ヒトCGLのL-CysおよびCSSCに対する分解活性を向上させるため、活性部位のGlu59およびGlu339残基を標的とした組み合わせ飽和変異導入ライブラリーを作製し、高スループットスクリーニングにより活性向上変異体CGL-E59T-E339Vを同定した。この変異体の結晶構造解析は、1 mM L-Cys存在下で結晶化を行い、Advanced Light Source (ALS) ビームラインBL 5.0.3にて回折データを収集し、Phaserを用いた分子置換法により構造決定した。得られた構造情報はPDB (Protein Data Bank: タンパク質構造データバンク) にコード5EIGとして登録された。生体内での腎排泄を抑制し血中滞留性を向上させるため、CGL-E59T-E339Vのライシン残基に対して分子量5,000 DaのメトキシPEGサクシニミジルカルボキシメチルエステルを共有結合により修飾し、PEG化cyst(e)inaseを調製した。

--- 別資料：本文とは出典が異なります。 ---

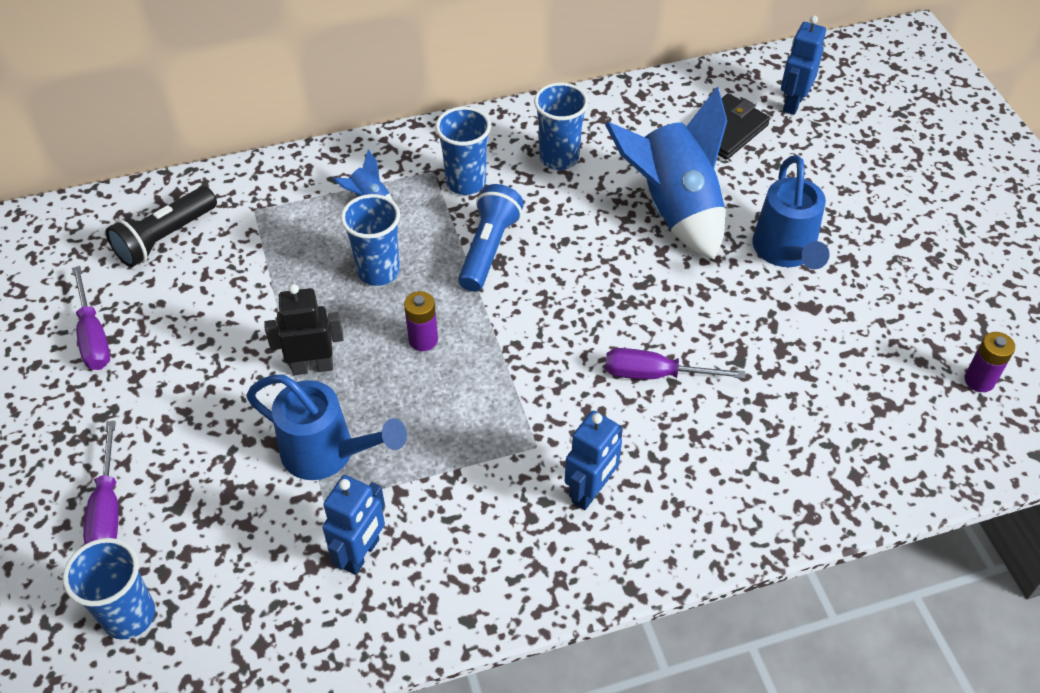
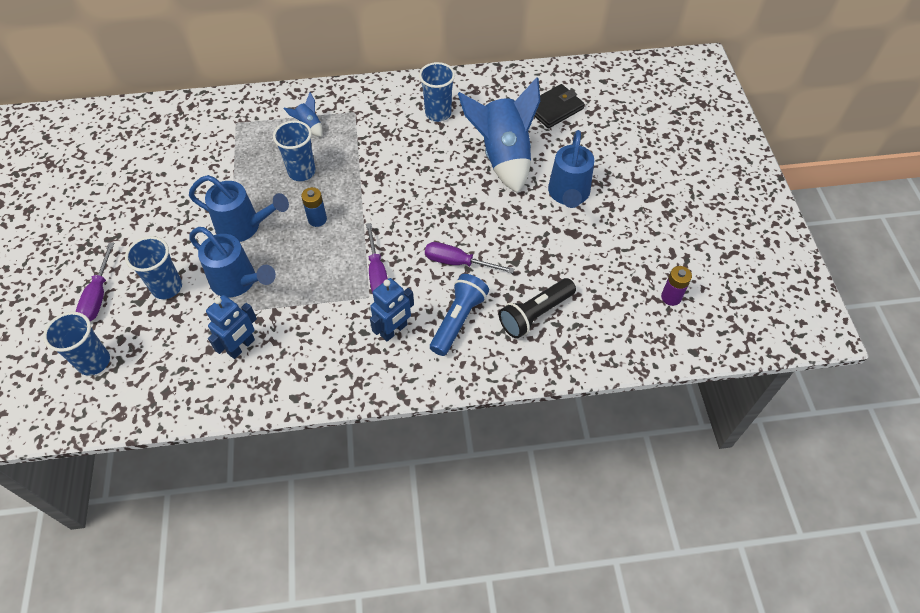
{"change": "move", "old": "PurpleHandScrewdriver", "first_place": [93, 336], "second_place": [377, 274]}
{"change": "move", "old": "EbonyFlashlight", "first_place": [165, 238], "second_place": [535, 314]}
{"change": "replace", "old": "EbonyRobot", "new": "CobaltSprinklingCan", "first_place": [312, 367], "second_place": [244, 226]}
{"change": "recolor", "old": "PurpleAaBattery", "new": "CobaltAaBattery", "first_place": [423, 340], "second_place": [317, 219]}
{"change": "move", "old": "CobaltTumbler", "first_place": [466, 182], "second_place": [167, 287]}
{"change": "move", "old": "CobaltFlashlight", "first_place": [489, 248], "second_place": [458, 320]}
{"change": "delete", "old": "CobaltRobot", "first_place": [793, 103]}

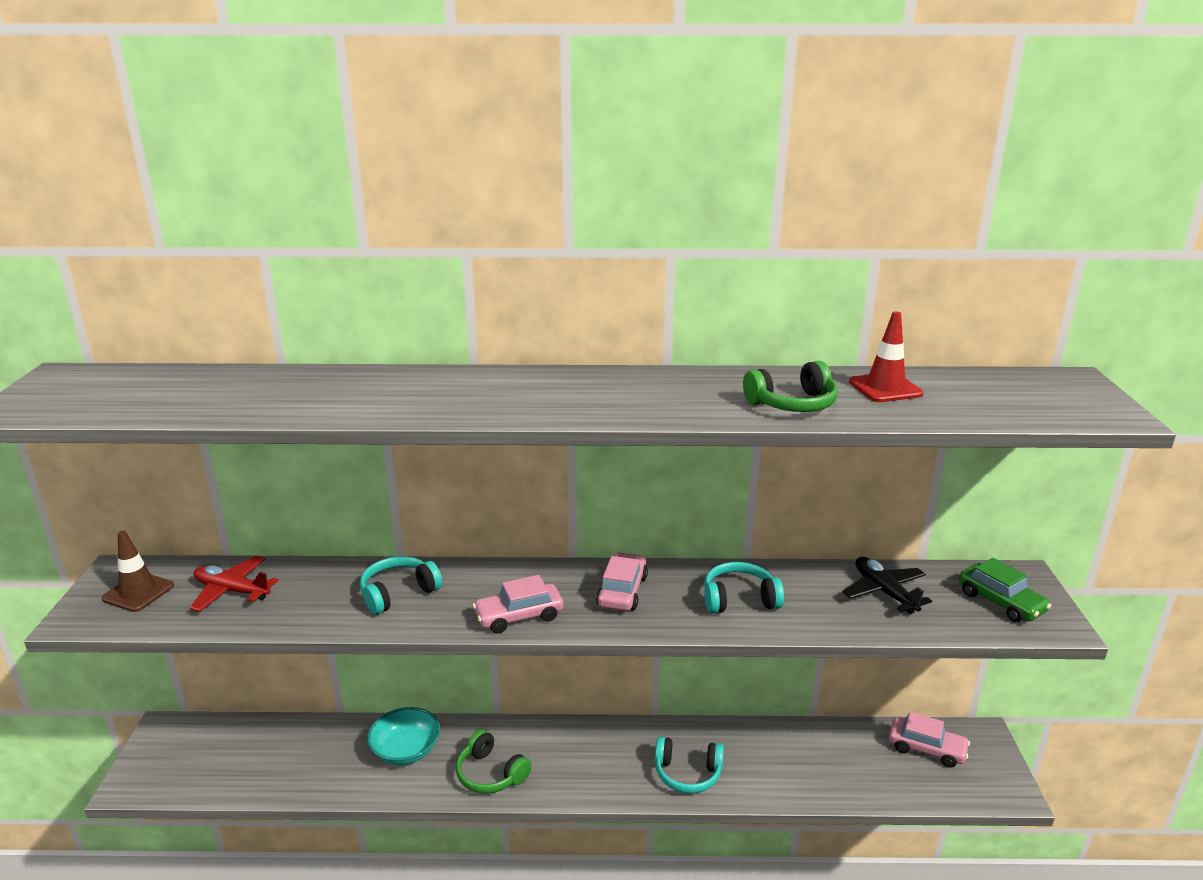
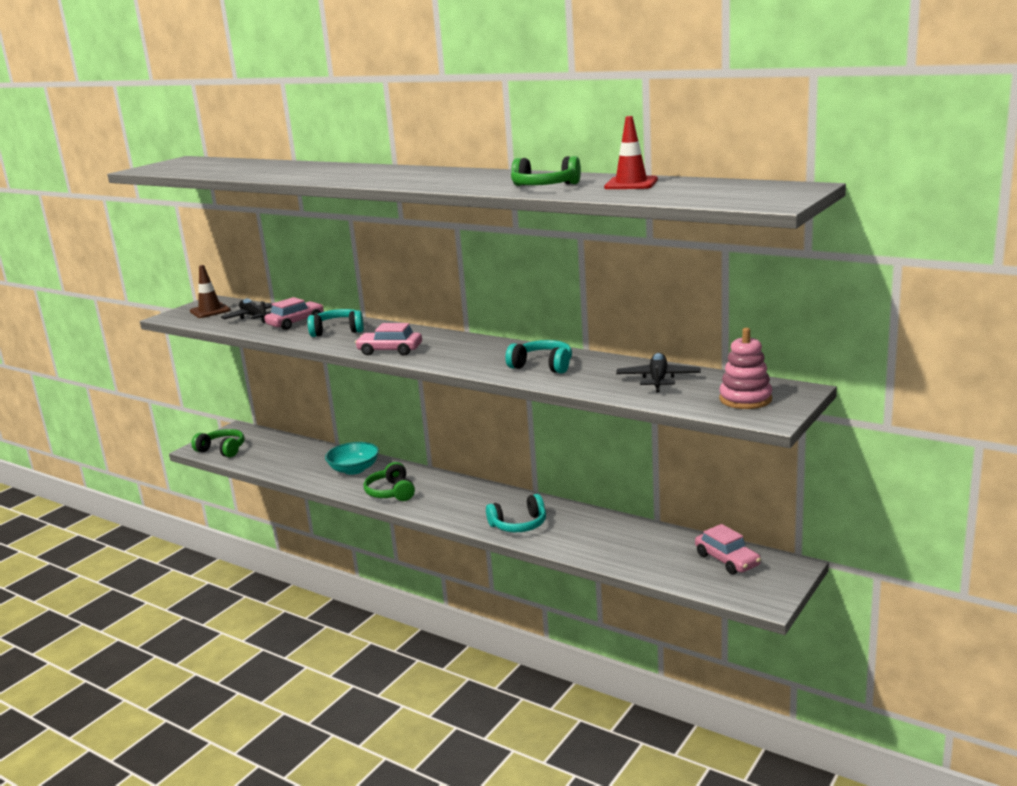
{"change": "recolor", "old": "ScarletToyPlane", "new": "EbonyToyPlane", "first_place": [232, 591], "second_place": [254, 317]}
{"change": "move", "old": "RosePinkToyCar", "first_place": [622, 591], "second_place": [295, 322]}
{"change": "rotate", "old": "TealHeadphones", "first_place": [687, 773], "second_place": [519, 525], "degrees": -60}
{"change": "replace", "old": "LeafGreenToyCar", "new": "RosePinkStackingToy", "first_place": [1000, 602], "second_place": [745, 399]}
{"change": "insert", "new": "LeafGreenHeadphones", "second_place": [222, 450]}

薬物動態および薬力学評価として、FVB/Nマウスに対して50 mg/kgの単回腹腔内 (i.p.) 投与を行い、血清中のcyst(e)inase濃度およびL-Cys、CSSCを含む硫黄含有代謝物の経時的変化をUHPLC-MS/MS (ultra-high performance liquid chromatography-tandem mass spectrometry: 超高速液体クロマトグラフィー・タンデム質量分析) により測定した。また、カニクイザル2頭に対して8 mg/kg of body weightの単回静脈内投与を行い、血清中L-Cys/CSSCの枯渇期間および血液学的・生化学的毒性を評価した。

In vitro評価では、前立腺がん細胞株であるPC3、DU145、およびHiMycマウス由来のHMVP2細胞、さらにTCL1-Tg:p53-/-マウス脾臓由来のCLL細胞および患者由来CLL細胞を用いた。細胞生存率はAlamar Blueアッセイ、MTT (3-(4,5-dimethylthiazol-2-yl)-2,5-diphenyltetrazolium bromide: 3-(4,5-ジメチルチアゾール-2-イル)-2,5-ジフェニルテトラゾリウムブロミド) アッセイ、またはアネキシンV/PI (propidium iodide: プロピジウムイオジド) 染色を用いたフローサイトメトリーにより測定した。細胞内ROSレベルはDCFDA (2’,7’-dichlorofluorescin diacetate: 2’,7’-ジクロロフルオレセインジアセテート) 蛍光試薬を用いて検出し、GSHレベルは分光光度法により定量した。

In vivo抗腫瘍試験では、HMVP2細胞を同種移植したFVB/Nマウス、DU145およびPC3細胞を皮下移植したヌードマウス、MDA-MB-361乳がん細胞を乳腺脂肪体に移植したNOD SCIDマウスを用いた。治療群には50 mg/kgまたは100 mg/kgのcyst(e)inaseを3-4日おきに腹腔内投与し、腫瘍体積の推移を測定した。統計解析には、2群間比較としてStudent’s t-test、多群間比較としてone-way ANOVA (analysis of variance: 分散分析) またはtwo-way ANOVAを用い、生存曲線解析にはlog-rank検定を適用した。動物実験はすべてIACUC (Institutional Animal Care and Use Committee: 機関動物ケア使用委員会) の承認を得て実施した。